Женщина прикинула на глаз расстояние. Получалось что-то около полукилометра. Бывшая спортсменка не очень хорошо разбиралась в оружии, тем более средневековом, но знаний обычного, среднего человека двадцатого века вполне хватало, чтобы понимать: пятьсот метров – это дистанция достаточно уверенного огня для артиллерии, стреляющей ядрами и запредельная – для обычного гладкоствольного оружия и прочих дробовиков независимо от калибра.

– Они собираются расстрелять нас с безопасного расстояния, Варлам. Тяжелое пушечное ядро летит втрое дальше, чем легкая дробина из пищали. Вот как раз ядрами они нас и закидают.

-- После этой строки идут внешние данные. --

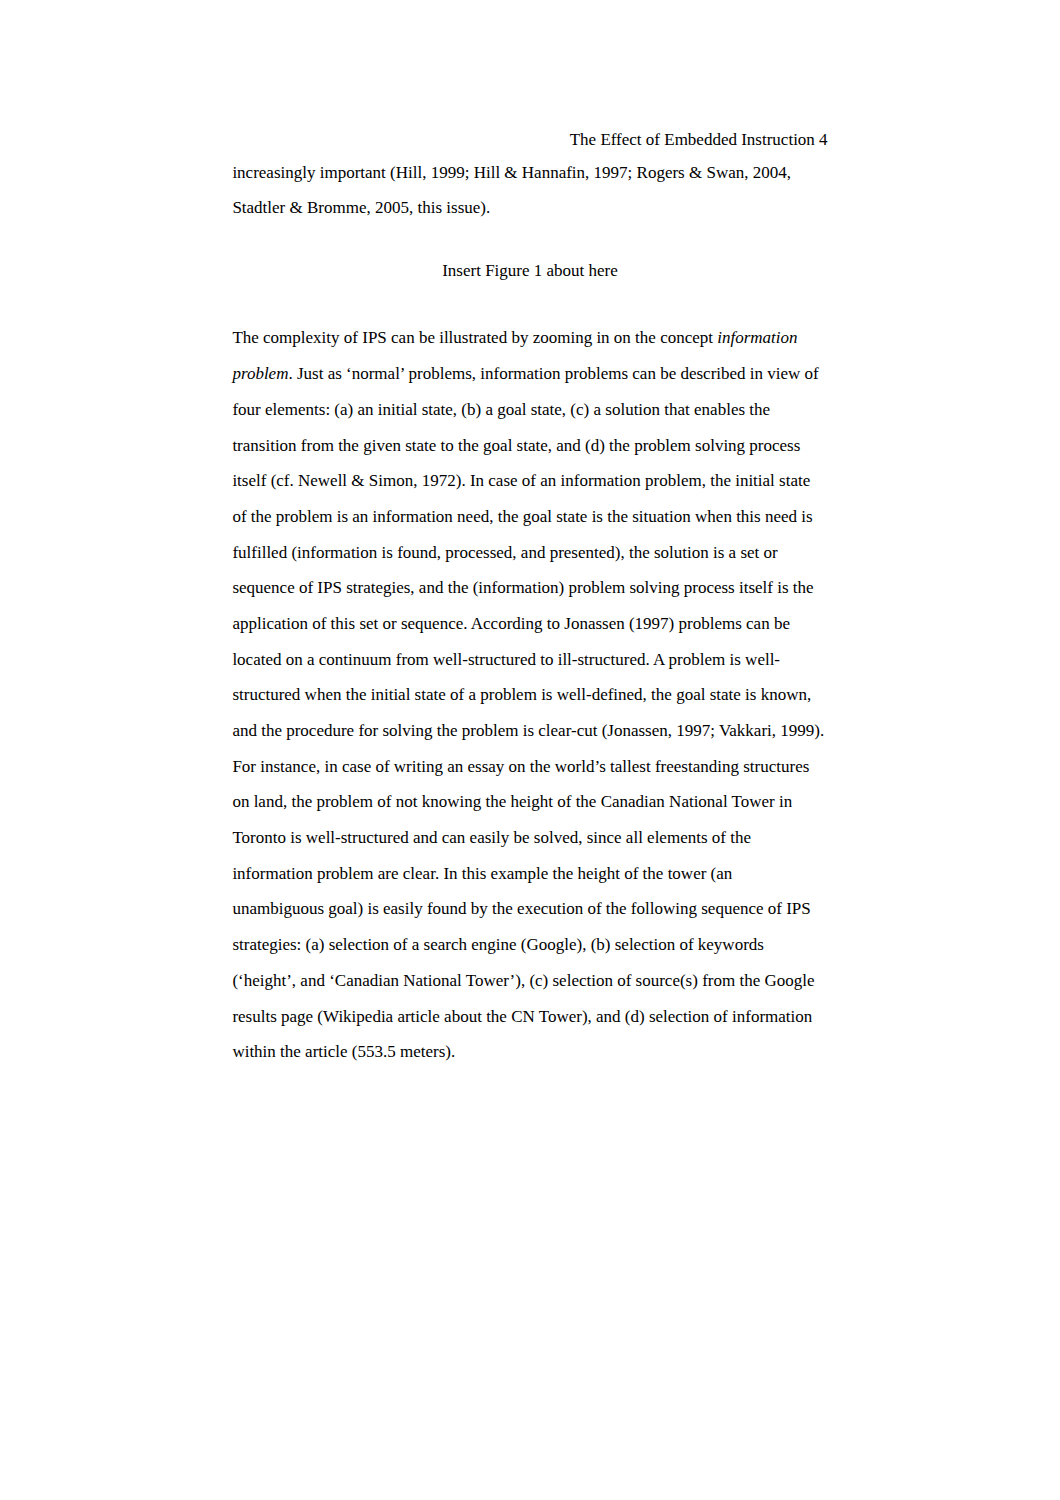The Effect of Embedded Instruction 4
increasingly important (Hill, 1999; Hill & Hannafin, 1997; Rogers & Swan, 2004, Stadtler & Bromme, 2005, this issue).
Insert Figure 1 about here
The complexity of IPS can be illustrated by zooming in on the concept information problem. Just as ‘normal’ problems, information problems can be described in view of four elements: (a) an initial state, (b) a goal state, (c) a solution that enables the transition from the given state to the goal state, and (d) the problem solving process itself (cf. Newell & Simon, 1972). In case of an information problem, the initial state of the problem is an information need, the goal state is the situation when this need is fulfilled (information is found, processed, and presented), the solution is a set or sequence of IPS strategies, and the (information) problem solving process itself is the application of this set or sequence. According to Jonassen (1997) problems can be located on a continuum from well-structured to ill-structured. A problem is well-structured when the initial state of a problem is well-defined, the goal state is known, and the procedure for solving the problem is clear-cut (Jonassen, 1997; Vakkari, 1999). For instance, in case of writing an essay on the world’s tallest freestanding structures on land, the problem of not knowing the height of the Canadian National Tower in Toronto is well-structured and can easily be solved, since all elements of the information problem are clear. In this example the height of the tower (an unambiguous goal) is easily found by the execution of the following sequence of IPS strategies: (a) selection of a search engine (Google), (b) selection of keywords (‘height’, and ‘Canadian National Tower’), (c) selection of source(s) from the Google results page (Wikipedia article about the CN Tower), and (d) selection of information within the article (553.5 meters).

– И что нам делать, Юленька?

– Прятаться, – вздохнула Юля. – За стены прятаться, в подпол, в погреба. Терпеть и ждать. В Осколе наверняка про набег уже знают, рать собирают. Скоро на выручку придут. Пойду, детей со двора уведу. Им теперь или под стеной с этой стороны, или взаправду в подполе лучше посидеть.

– Много больно басурман ныне, – облизнул пересохшие губы боярин Батов. – Кабы от Тулы ратной силы ждать не пришлось. А она не скоро подойдет... А если нам тоже ядрами пострелять?

– Где ты их возьмешь, любый мой? – покачала головой Юля. – Нет их у нас. Да и хорошо, что нет.

Ты стволы где брал? У кузнеца заказывал. А ты уверен, что на внутренней поверхности выступа малого или каверны нет? Это когда картечью палишь, такие малые огрехи не страшны. А ядром выстрелишь – враз разорвет. Но ты меня позови, когда стволы вкопают. Есть у меня одна мыслишка.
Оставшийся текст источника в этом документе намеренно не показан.